### [Records shown]
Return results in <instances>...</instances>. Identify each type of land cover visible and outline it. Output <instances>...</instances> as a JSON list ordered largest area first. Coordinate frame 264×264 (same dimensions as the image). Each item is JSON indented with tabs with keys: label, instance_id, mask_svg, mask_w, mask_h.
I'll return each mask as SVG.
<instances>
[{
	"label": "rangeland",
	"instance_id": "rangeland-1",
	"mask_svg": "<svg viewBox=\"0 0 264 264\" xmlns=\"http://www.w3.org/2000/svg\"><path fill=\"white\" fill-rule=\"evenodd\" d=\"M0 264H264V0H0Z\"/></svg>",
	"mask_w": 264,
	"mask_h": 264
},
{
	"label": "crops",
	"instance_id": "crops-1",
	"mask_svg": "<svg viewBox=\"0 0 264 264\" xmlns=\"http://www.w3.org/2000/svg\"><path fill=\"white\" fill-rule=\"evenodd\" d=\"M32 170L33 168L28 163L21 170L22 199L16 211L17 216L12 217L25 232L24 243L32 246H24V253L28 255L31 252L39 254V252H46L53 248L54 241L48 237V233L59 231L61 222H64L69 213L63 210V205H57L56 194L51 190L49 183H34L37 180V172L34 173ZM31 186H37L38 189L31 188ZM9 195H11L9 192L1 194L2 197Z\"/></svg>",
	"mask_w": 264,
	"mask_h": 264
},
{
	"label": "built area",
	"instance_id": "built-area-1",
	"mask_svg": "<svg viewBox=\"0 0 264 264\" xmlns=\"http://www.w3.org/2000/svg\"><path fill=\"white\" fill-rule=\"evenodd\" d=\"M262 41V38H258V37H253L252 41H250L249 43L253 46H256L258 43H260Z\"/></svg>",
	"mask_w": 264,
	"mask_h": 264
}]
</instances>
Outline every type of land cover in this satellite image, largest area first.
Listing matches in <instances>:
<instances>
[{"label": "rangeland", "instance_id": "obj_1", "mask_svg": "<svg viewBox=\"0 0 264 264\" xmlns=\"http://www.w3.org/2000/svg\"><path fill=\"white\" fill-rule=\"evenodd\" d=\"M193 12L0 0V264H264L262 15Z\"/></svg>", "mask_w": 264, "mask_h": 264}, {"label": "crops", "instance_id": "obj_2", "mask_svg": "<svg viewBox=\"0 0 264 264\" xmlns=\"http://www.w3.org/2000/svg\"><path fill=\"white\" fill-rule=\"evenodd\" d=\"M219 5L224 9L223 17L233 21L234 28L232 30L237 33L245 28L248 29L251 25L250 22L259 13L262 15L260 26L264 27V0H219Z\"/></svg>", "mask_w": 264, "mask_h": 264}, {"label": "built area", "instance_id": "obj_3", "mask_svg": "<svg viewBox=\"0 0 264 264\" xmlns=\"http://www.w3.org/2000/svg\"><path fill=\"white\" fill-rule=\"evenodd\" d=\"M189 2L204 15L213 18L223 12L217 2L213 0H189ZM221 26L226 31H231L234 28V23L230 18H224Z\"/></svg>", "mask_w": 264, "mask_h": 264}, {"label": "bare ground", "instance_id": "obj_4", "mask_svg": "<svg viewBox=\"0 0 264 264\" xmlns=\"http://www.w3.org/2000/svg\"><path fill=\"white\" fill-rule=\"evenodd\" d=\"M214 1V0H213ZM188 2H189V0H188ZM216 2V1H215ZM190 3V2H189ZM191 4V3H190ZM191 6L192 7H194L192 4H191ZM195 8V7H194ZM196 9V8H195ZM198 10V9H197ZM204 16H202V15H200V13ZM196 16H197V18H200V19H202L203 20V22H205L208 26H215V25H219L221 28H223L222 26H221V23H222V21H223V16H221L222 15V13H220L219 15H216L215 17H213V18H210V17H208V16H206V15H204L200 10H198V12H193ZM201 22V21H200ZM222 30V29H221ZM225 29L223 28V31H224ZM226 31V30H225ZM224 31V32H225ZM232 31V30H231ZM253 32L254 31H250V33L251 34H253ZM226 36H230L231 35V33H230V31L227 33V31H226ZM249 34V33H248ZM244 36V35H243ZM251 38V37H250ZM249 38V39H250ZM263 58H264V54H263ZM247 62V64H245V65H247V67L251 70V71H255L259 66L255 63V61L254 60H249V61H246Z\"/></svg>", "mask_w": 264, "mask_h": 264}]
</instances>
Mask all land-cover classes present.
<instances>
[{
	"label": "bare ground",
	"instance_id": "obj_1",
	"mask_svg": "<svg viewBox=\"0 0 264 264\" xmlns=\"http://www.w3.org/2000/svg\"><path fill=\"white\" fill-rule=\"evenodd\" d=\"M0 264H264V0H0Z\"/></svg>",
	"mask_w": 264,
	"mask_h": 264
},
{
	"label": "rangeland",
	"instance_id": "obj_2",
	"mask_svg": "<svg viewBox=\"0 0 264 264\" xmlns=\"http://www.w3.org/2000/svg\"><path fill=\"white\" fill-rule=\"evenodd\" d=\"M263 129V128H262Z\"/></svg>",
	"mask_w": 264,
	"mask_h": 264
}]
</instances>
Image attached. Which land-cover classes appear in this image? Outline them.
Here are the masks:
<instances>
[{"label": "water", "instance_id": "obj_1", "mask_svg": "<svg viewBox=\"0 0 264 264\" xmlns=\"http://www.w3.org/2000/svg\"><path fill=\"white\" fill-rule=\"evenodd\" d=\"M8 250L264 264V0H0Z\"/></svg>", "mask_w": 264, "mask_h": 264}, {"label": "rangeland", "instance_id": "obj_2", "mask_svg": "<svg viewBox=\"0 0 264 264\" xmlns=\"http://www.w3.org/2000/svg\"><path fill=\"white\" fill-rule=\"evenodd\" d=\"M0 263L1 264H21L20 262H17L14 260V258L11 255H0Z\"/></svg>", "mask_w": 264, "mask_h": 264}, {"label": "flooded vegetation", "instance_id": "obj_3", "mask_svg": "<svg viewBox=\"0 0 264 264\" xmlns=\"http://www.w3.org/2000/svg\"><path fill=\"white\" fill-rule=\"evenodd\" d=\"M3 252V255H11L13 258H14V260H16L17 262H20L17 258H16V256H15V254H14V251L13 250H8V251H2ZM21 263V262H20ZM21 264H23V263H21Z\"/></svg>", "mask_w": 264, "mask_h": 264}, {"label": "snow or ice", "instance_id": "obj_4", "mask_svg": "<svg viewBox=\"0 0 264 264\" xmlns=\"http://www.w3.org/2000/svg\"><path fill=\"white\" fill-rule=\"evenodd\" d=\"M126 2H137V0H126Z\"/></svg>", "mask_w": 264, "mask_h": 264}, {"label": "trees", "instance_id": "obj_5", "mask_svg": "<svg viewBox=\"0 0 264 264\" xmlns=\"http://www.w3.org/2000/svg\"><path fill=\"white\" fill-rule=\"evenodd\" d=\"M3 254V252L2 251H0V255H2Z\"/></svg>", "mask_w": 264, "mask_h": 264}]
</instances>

### [Instructions for the task]
Return every line of the material exactly.

### [Response below]
Return results in <instances>...</instances>. Identify each type of land cover visible and outline it. Output <instances>...</instances> as a JSON list ordered largest area first. Coordinate frame 264×264 (same dimensions as the image). Each item is JSON indented with tabs with keys: label, instance_id, mask_svg, mask_w, mask_h.
I'll return each mask as SVG.
<instances>
[{
	"label": "rangeland",
	"instance_id": "rangeland-1",
	"mask_svg": "<svg viewBox=\"0 0 264 264\" xmlns=\"http://www.w3.org/2000/svg\"><path fill=\"white\" fill-rule=\"evenodd\" d=\"M0 264H264V0H0Z\"/></svg>",
	"mask_w": 264,
	"mask_h": 264
},
{
	"label": "crops",
	"instance_id": "crops-1",
	"mask_svg": "<svg viewBox=\"0 0 264 264\" xmlns=\"http://www.w3.org/2000/svg\"><path fill=\"white\" fill-rule=\"evenodd\" d=\"M32 170L33 168L28 163L21 170L22 199L16 211L17 216L12 217L25 232L24 243L32 246H24V253L28 255L31 252L39 254V252H46L53 248L54 241L48 237V233L59 231L61 222H64L69 213L63 210V205H57L56 194L51 190L49 183H34L37 180V172L34 173ZM31 186H37L38 189L31 188ZM9 195H11L9 192L1 194L2 197Z\"/></svg>",
	"mask_w": 264,
	"mask_h": 264
},
{
	"label": "built area",
	"instance_id": "built-area-1",
	"mask_svg": "<svg viewBox=\"0 0 264 264\" xmlns=\"http://www.w3.org/2000/svg\"><path fill=\"white\" fill-rule=\"evenodd\" d=\"M262 41V38H258V37H253L252 41H250L249 43L253 46H256L258 43H260Z\"/></svg>",
	"mask_w": 264,
	"mask_h": 264
}]
</instances>
Outline every type of land cover in this satellite image, largest area first.
Listing matches in <instances>:
<instances>
[{"label": "rangeland", "instance_id": "obj_1", "mask_svg": "<svg viewBox=\"0 0 264 264\" xmlns=\"http://www.w3.org/2000/svg\"><path fill=\"white\" fill-rule=\"evenodd\" d=\"M193 12L0 0V264H264L262 15Z\"/></svg>", "mask_w": 264, "mask_h": 264}, {"label": "crops", "instance_id": "obj_2", "mask_svg": "<svg viewBox=\"0 0 264 264\" xmlns=\"http://www.w3.org/2000/svg\"><path fill=\"white\" fill-rule=\"evenodd\" d=\"M219 5L224 9L223 17L233 21L234 28L232 30L237 33L245 28L248 29L251 25L250 22L259 13L262 15L260 26L264 27V0H219Z\"/></svg>", "mask_w": 264, "mask_h": 264}, {"label": "built area", "instance_id": "obj_3", "mask_svg": "<svg viewBox=\"0 0 264 264\" xmlns=\"http://www.w3.org/2000/svg\"><path fill=\"white\" fill-rule=\"evenodd\" d=\"M189 2L204 15L213 18L223 12L217 2L213 0H189ZM221 26L226 31H231L234 28V23L230 18H224Z\"/></svg>", "mask_w": 264, "mask_h": 264}, {"label": "bare ground", "instance_id": "obj_4", "mask_svg": "<svg viewBox=\"0 0 264 264\" xmlns=\"http://www.w3.org/2000/svg\"><path fill=\"white\" fill-rule=\"evenodd\" d=\"M214 1V0H213ZM188 2H189V0H188ZM216 2V1H215ZM190 3V2H189ZM191 4V3H190ZM191 6L192 7H194L192 4H191ZM195 8V7H194ZM196 9V8H195ZM198 10V9H197ZM204 16H202V15H200V13ZM196 16H197V18H200V19H202L203 20V22H205L208 26H215V25H219L221 28H223L222 26H221V23H222V21H223V16H221L222 15V13H220L219 15H216L215 17H213V18H210V17H208V16H206V15H204L200 10H198V12H193ZM201 22V21H200ZM222 30V29H221ZM225 29L223 28V31H224ZM226 31V30H225ZM224 31V32H225ZM232 31V30H231ZM253 32L254 31H250V33L251 34H253ZM226 36H230L231 35V33H230V31L227 33V31H226ZM249 34V33H248ZM244 36V35H243ZM251 38V37H250ZM249 38V39H250ZM263 58H264V54H263ZM247 62V64H245V65H247V67L251 70V71H255L259 66L255 63V61L254 60H249V61H246Z\"/></svg>", "mask_w": 264, "mask_h": 264}]
</instances>
Mask all land-cover classes present.
<instances>
[{
	"label": "bare ground",
	"instance_id": "obj_1",
	"mask_svg": "<svg viewBox=\"0 0 264 264\" xmlns=\"http://www.w3.org/2000/svg\"><path fill=\"white\" fill-rule=\"evenodd\" d=\"M0 264H264V0H0Z\"/></svg>",
	"mask_w": 264,
	"mask_h": 264
},
{
	"label": "rangeland",
	"instance_id": "obj_2",
	"mask_svg": "<svg viewBox=\"0 0 264 264\" xmlns=\"http://www.w3.org/2000/svg\"><path fill=\"white\" fill-rule=\"evenodd\" d=\"M263 129V128H262Z\"/></svg>",
	"mask_w": 264,
	"mask_h": 264
}]
</instances>
Image attached. Which land-cover classes appear in this image? Outline them.
Here are the masks:
<instances>
[{"label": "water", "instance_id": "obj_1", "mask_svg": "<svg viewBox=\"0 0 264 264\" xmlns=\"http://www.w3.org/2000/svg\"><path fill=\"white\" fill-rule=\"evenodd\" d=\"M8 250L264 264V0H0Z\"/></svg>", "mask_w": 264, "mask_h": 264}, {"label": "rangeland", "instance_id": "obj_2", "mask_svg": "<svg viewBox=\"0 0 264 264\" xmlns=\"http://www.w3.org/2000/svg\"><path fill=\"white\" fill-rule=\"evenodd\" d=\"M0 263L1 264H21L20 262H17L14 260V258L11 255H0Z\"/></svg>", "mask_w": 264, "mask_h": 264}, {"label": "flooded vegetation", "instance_id": "obj_3", "mask_svg": "<svg viewBox=\"0 0 264 264\" xmlns=\"http://www.w3.org/2000/svg\"><path fill=\"white\" fill-rule=\"evenodd\" d=\"M3 252V255H11L13 258H14V260H16L17 262H20L17 258H16V256H15V254H14V251L13 250H8V251H2ZM21 263V262H20ZM21 264H23V263H21Z\"/></svg>", "mask_w": 264, "mask_h": 264}, {"label": "snow or ice", "instance_id": "obj_4", "mask_svg": "<svg viewBox=\"0 0 264 264\" xmlns=\"http://www.w3.org/2000/svg\"><path fill=\"white\" fill-rule=\"evenodd\" d=\"M126 2H137V0H126Z\"/></svg>", "mask_w": 264, "mask_h": 264}, {"label": "trees", "instance_id": "obj_5", "mask_svg": "<svg viewBox=\"0 0 264 264\" xmlns=\"http://www.w3.org/2000/svg\"><path fill=\"white\" fill-rule=\"evenodd\" d=\"M3 254V252L2 251H0V255H2Z\"/></svg>", "mask_w": 264, "mask_h": 264}]
</instances>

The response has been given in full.